Reliability API

Four controls let LoadDensity survive unattended CI runs. All live under je_load_density.utils.reliability and are re-exported from the top-level package.

Adaptive retry

from je_load_density import (
    AdaptiveRetryPolicy,
    classify_error,
    run_with_retry,
)

policy = AdaptiveRetryPolicy(
    transient_budget=5,
    flaky_budget=2,
    permanent_budget=0,
    base_delay=0.1,
    max_delay=5.0,
    backoff_factor=2.0,
    jitter=0.25,
)
run_with_retry(lambda: do_request(), policy=policy)

classify_error(exception) returns "transient", "flaky", or "permanent" based on the exception class name. Replace it via AdaptiveRetryPolicy(classifier=...) to handle custom exception types.

Per-task declaration:

{"method": "post", "request_url": "${var.base}/x",
 "retry": {"transient": 3, "flaky": 1, "base_delay": 0.2}}

Failure budget

from je_load_density import (
    FailureBudget,
    CircuitOpenError,
    install_failure_budget,
    uninstall_failure_budget,
)

budget = install_failure_budget(
    threshold=0.05,
    window_seconds=30,
    min_samples=50,
    runner_quit_callback=lambda: env.runner.quit(),
)
  • FailureBudget.record(failed) records one outcome.

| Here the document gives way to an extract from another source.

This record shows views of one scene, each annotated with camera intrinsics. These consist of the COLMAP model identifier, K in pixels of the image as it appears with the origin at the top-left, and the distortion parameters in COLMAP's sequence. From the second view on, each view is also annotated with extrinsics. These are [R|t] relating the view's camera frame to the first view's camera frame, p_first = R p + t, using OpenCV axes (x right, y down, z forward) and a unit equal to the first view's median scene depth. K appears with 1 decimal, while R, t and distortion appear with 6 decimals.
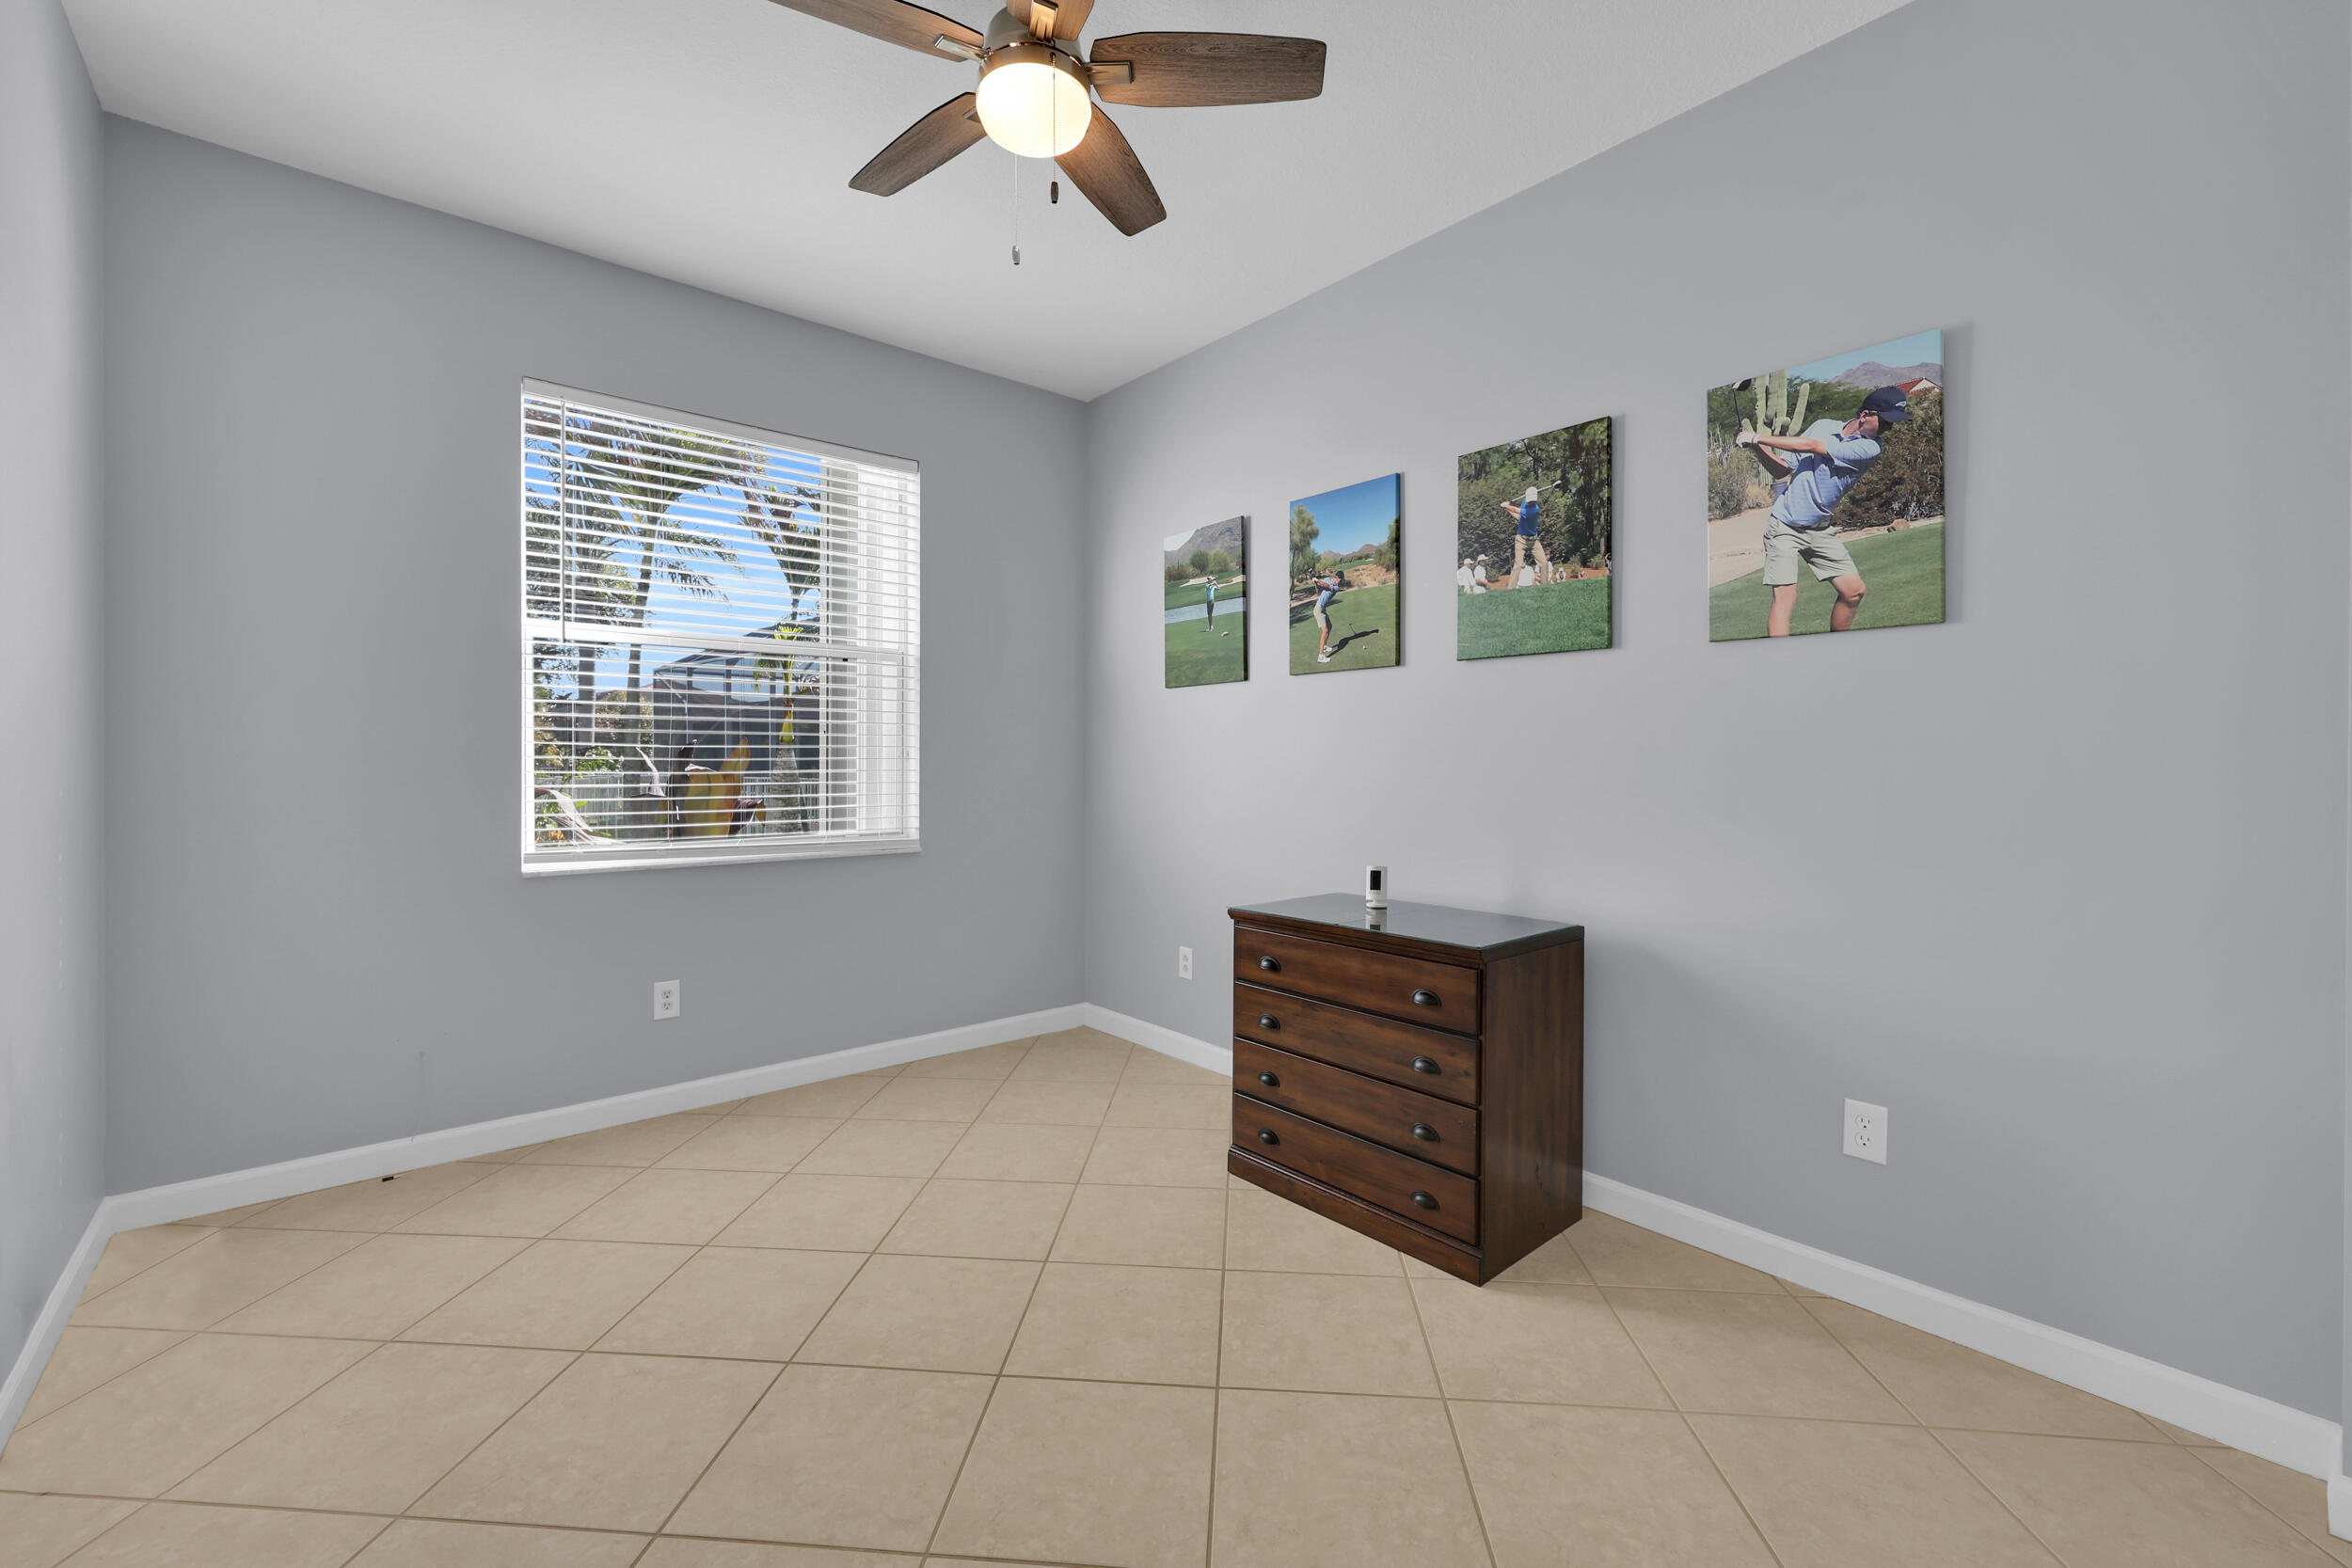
lens RADIAL K [[959.2, 0, 1175.8], [0, 959.2, 777.0], [0, 0, 1]] dist [0.001467, -0.000144]
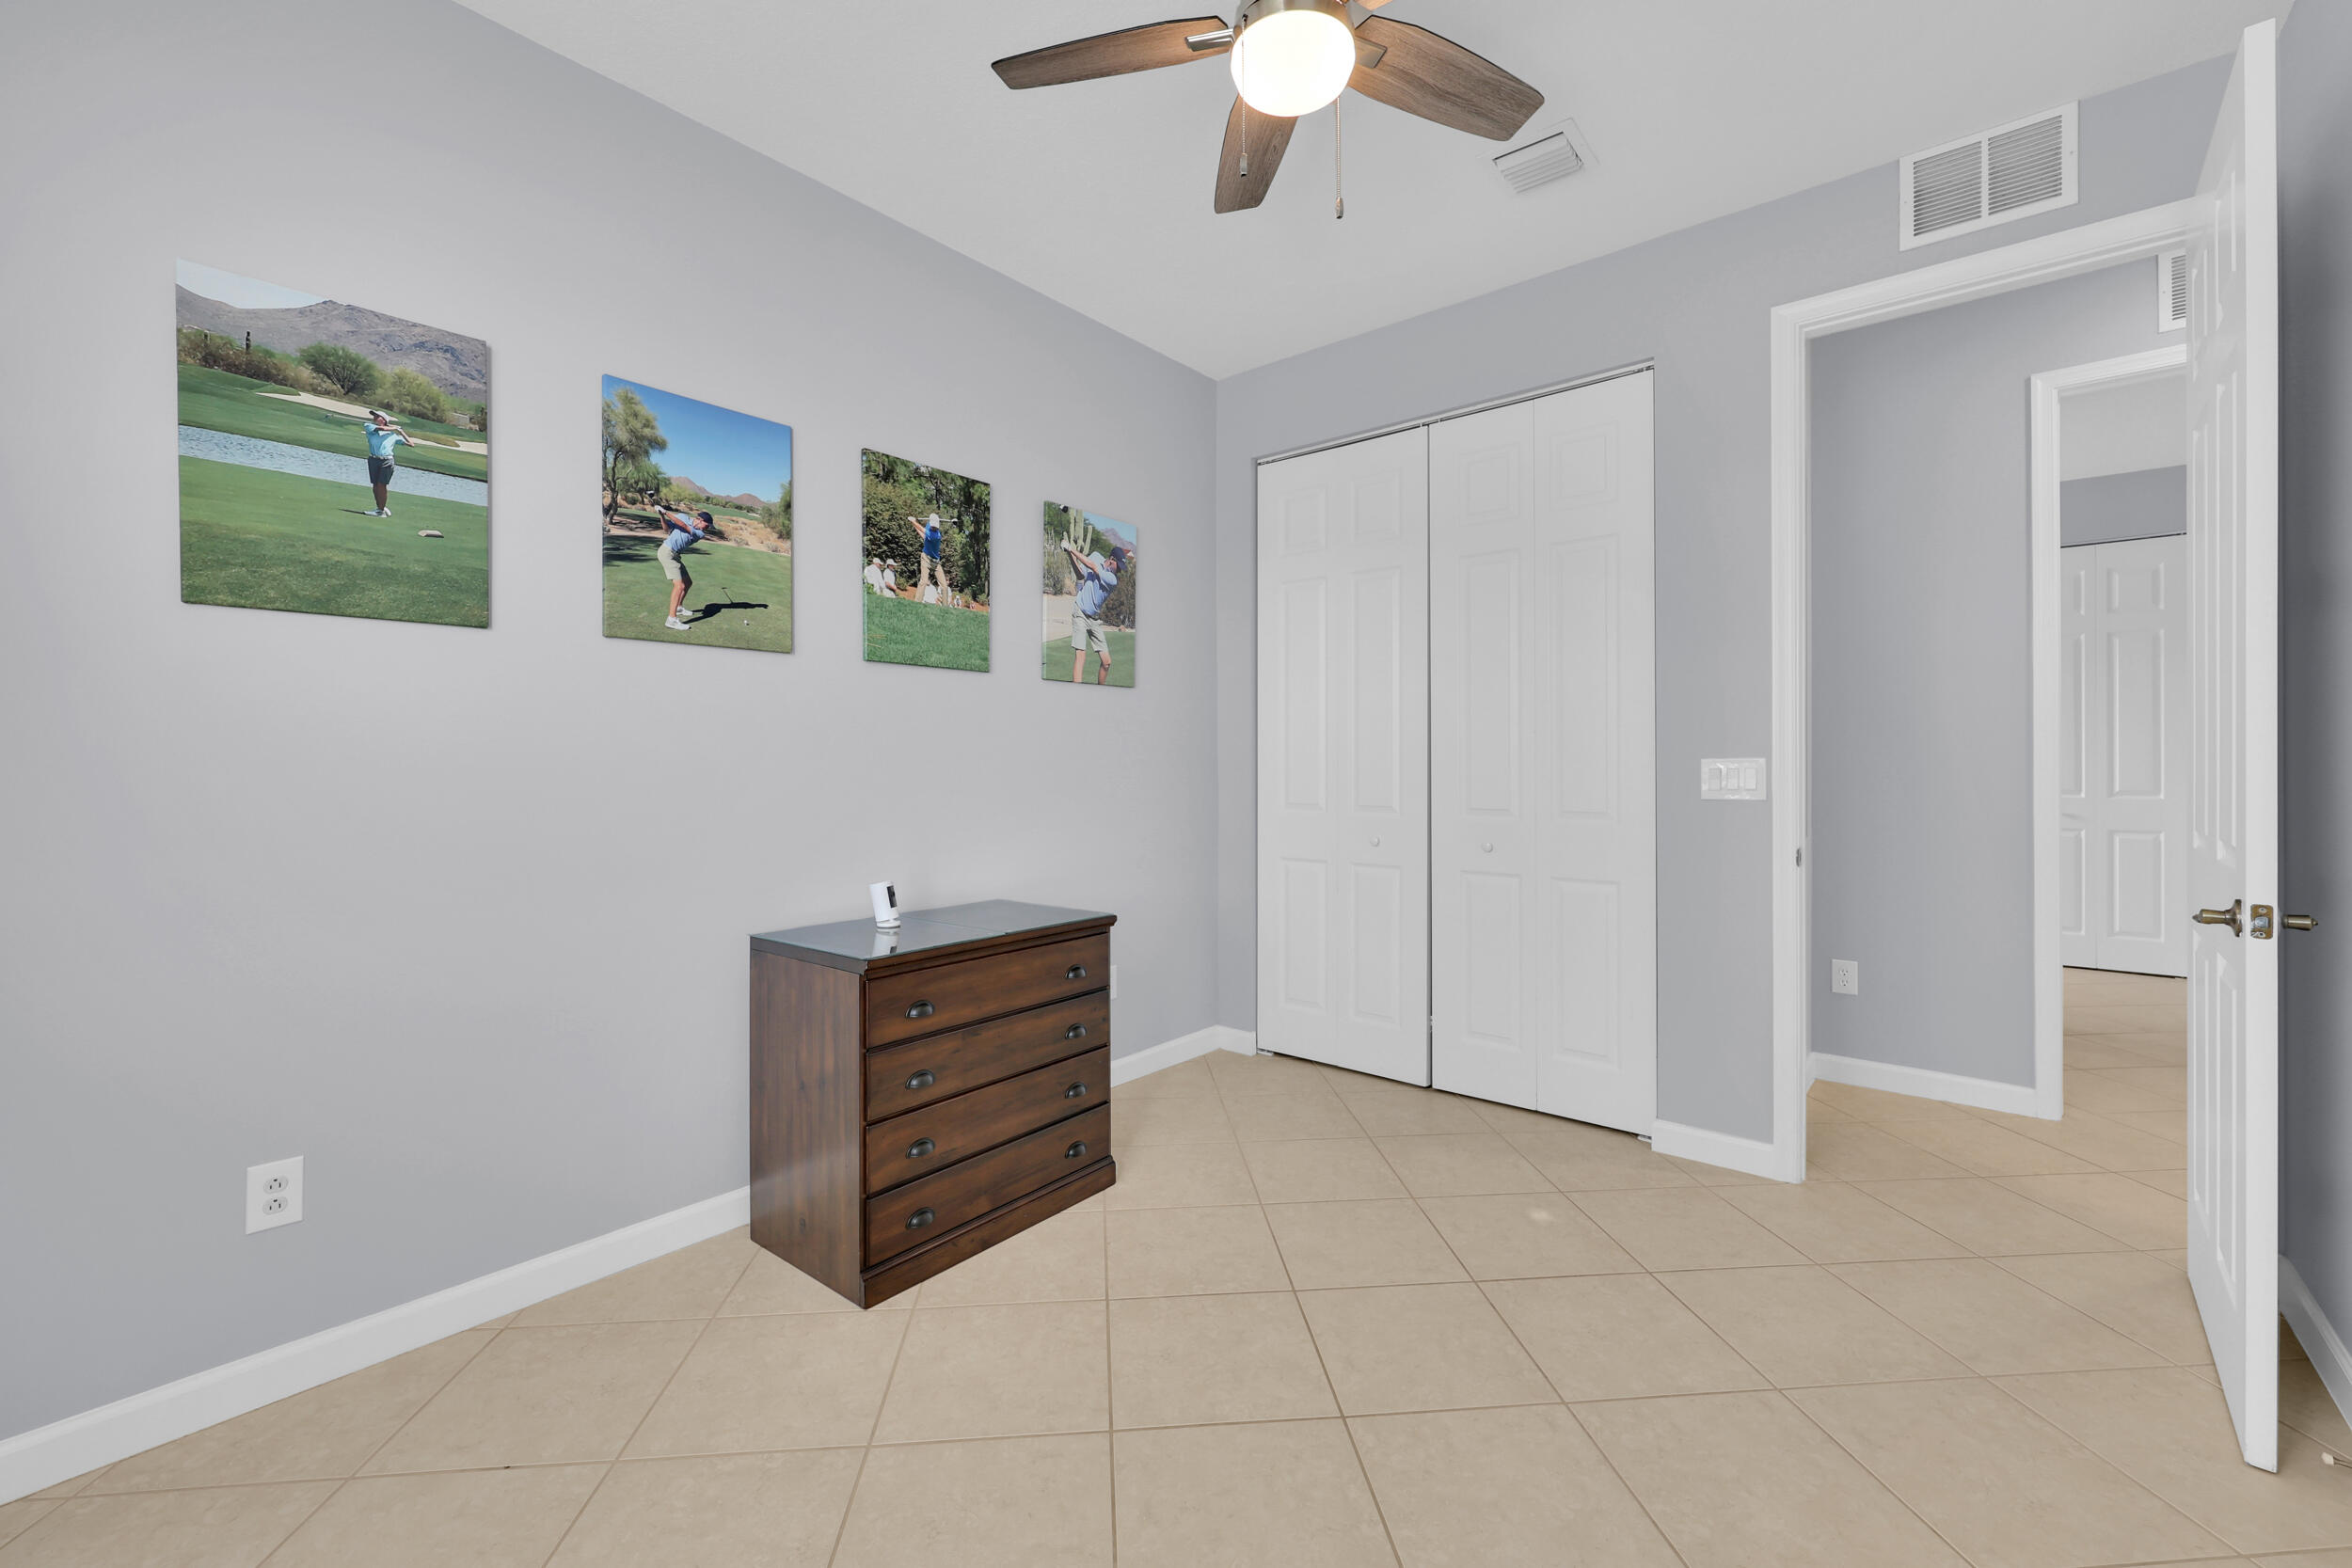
lens RADIAL K [[959.2, 0, 1175.8], [0, 959.2, 777.0], [0, 0, 1]] dist [0.001467, -0.000144]
pose [[-0.163583, -0.012399, 0.986452, -0.739578], [0.022345, 0.999618, 0.016270, -0.013780], [-0.986276, 0.024703, -0.163244, 0.894070]]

  • FailureBudget.failure_rate() computes the current rolling rate.

  • FailureBudget.is_breached() returns True once min_samples is reached and rate > threshold.

  • CircuitOpenError is the exception type users can raise from their own runner_quit_callback.

Network conditioner

from je_load_density import (
    NetworkConditioner,
    install_network_conditioner,
    uninstall_network_conditioner,
)

install_network_conditioner(
    latency_ms=50,
    jitter_ms=20,
    loss_rate=0.01,
    name_filter="/checkout",
)

A non-zero loss_rate raises ConnectionError before the request fires, so retry budgets see it as a transient failure.

Process supervisor

from je_load_density import ProcessSupervisor, with_watchdog

killed = ProcessSupervisor().kill_orphans()   # requires psutil

with_watchdog(
    lambda: execute_action(action_json),
    timeout_seconds=600,
    on_timeout=lambda: print("dumping state…"),
)

Action-JSON commands

Command

Summary

LD_install_failure_budget / LD_uninstall_failure_budget

Toggle the sliding-window failure budget listener.

LD_install_network_conditioner / LD_uninstall_network_conditioner

Toggle the latency / jitter / loss injector.